**THE INPUT**
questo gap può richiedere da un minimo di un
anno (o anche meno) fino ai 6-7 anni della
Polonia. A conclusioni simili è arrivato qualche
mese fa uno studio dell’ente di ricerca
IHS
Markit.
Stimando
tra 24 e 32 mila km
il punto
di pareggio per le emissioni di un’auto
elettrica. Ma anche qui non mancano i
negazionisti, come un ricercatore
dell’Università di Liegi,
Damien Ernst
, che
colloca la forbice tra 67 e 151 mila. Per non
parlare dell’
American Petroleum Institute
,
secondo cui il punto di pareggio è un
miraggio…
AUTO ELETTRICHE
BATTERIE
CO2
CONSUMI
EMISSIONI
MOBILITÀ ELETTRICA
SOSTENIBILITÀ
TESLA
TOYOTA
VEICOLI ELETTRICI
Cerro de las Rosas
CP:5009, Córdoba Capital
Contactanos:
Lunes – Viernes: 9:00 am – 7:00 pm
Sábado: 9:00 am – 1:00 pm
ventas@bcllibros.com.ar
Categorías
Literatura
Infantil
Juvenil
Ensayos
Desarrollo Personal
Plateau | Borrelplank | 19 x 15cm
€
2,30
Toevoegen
==
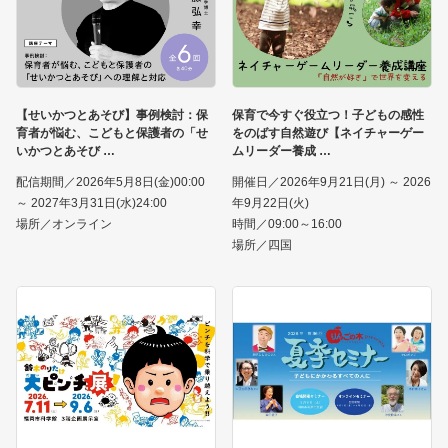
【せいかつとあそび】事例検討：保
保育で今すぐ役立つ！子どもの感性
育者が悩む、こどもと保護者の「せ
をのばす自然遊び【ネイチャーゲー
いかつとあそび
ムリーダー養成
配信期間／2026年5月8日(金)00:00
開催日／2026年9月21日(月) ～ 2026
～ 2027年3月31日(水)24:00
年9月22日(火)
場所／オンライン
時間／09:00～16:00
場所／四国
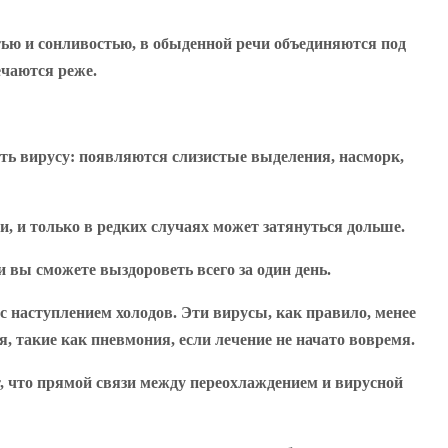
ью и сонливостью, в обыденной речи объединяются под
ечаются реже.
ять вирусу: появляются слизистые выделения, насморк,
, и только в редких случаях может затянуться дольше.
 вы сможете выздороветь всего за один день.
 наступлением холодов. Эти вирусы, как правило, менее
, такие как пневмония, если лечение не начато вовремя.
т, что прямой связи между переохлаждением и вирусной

**HOW TO COMPLETE THIS TASK**
Go through the records and pull out each line that includes the word "punto".

**SOLUTION**
il punto
secondo cui il punto di pareggio è un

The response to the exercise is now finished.